Un regate (Gárate) (24/02/2004)
El diario El Mundo publicó ayer un reportaje sobre algunos de los regates más famosos de la historia del fútbol español. Regates que han caracterizado a jugadores concretos.
Además de expresar mi perplejidad por el hecho de que entre ellos figurase esa cosita efectiva que Raul se inventó para regocijo de sus tíos y primos, quiero invitar a este foro a recordar o, en su caso, imaginar otro regate maravilloso del que hace mucho tiempo no oigo hablar ni siquiera a los atléticos. Al fin y al cabo, nada me produce mayor placer que venirme de nuevo hasta aquí para atar los dos cabos de la memoria y del Atleti, única forma digna con que algunos desamparados sobrellevamos nuestra melancolía.
Cuando el equipo contrario atacaba, José Eulogio Gárate se situaba en el círculo central, casi quieto y, frecuentemente, con los brazos en jarras. Tenía un aspecto un poco cansino y parecía como si en esos momentos se diera cuenta de que jugar ese partido -fuera el que fuera- le iba a suponer un esfuerzo enorme que acaso no estaba seguro de poder realizar. El rival, su marcador, se veía obligado a mantener un grado de concentración muy alto y -digo yo- a actualizar permanentemente en su cabeza eso que ha dado en llamarse odio competitivo para no sucumbir a la piedad y terminar por pasar cariñosamente el brazo por el hombro del delantero, animándole a continuar bajo promesa de no ponerle las cosas difíciles.
Pero, de repente, se producía un rechace que beneficiaba al Atleti o blocaba por alto el portero y se alejaba de ese enjambre de cuerpos que poblaba el área buscando el desmarque de un compañero. Y el callado, pensativo y hasta hacía un segundo serenísimo Gárate rompía en velocidad hacia el espacio vacío, siempre a la izquierda, a la izquierda, a la izquierda, todavía en su campo pero hasta la línea de cal. En esos treinta y cinco metros de desplazamiento lateral le había sacado dos al defensa, suficientes para recibir el pase, darse la vuelta y encararle. Entonces, le esperaba, le dejaba descansar del susto y la carrera y le escondía el balón un poquito en su bota izquierda, inclinando ligeramente el cuerpo hacia delante, lo cual indicaba que el reto no había hecho sino empezar. El otro, pues, se tensaba. Y este era el momento en que Gárate, arrastrando la bola con suavidad y paseándola casi imperceptiblemente del interior al exterior de la puntera, se la mostraba, se la ponía delante.

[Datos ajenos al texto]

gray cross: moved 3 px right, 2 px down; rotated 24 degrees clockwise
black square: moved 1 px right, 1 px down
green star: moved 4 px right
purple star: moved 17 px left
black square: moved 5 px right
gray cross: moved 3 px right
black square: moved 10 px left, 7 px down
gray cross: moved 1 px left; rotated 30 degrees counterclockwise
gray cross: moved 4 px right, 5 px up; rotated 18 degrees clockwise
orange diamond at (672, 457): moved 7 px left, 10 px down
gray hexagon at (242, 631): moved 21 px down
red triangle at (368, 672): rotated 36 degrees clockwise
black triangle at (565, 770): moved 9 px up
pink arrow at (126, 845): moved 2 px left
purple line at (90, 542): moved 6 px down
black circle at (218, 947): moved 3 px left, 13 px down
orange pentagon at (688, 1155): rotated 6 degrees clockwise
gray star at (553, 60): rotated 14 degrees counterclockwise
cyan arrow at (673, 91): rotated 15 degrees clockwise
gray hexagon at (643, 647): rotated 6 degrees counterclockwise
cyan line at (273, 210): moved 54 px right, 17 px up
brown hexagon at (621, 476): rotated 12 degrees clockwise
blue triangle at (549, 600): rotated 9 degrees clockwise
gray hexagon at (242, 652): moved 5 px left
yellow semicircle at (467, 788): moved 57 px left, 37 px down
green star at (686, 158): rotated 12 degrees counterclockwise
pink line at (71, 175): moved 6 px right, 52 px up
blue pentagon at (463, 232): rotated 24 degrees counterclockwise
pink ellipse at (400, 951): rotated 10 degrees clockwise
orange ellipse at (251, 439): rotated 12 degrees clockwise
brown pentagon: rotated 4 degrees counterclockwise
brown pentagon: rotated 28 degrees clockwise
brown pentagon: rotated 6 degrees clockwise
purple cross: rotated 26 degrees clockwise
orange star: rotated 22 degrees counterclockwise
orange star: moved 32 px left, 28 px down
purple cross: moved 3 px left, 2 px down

El defensa, claro, entraba -¡cómo no, si ya era suya!- y Gárate, con giro de tobillo y cintura a la vez la levantaba un palmo y la alejaba un metro, menos quizás, medio, apoyándose en su derecha para iniciar la carrera en estallido súbito, para escaparse por la banda aguantando al burlado detrás, para aguantar hasta el fondo, para rematar, para ponernos un nudo en la garganta.
Lo hizo muchas veces y muchas le salió bien. Muchas, también, le cazaron. Pero no he vuelto a ver ese regate en jugador alguno desde entonces.
Gárate -quién no lo sabe- era delantero centro. Extraordinario. Nunca un delantero centro había jugado así en España sin dejar de serlo. Digo esto pensando en Fernando Torres, que también lo es, aunque a algunos no os lo parezca.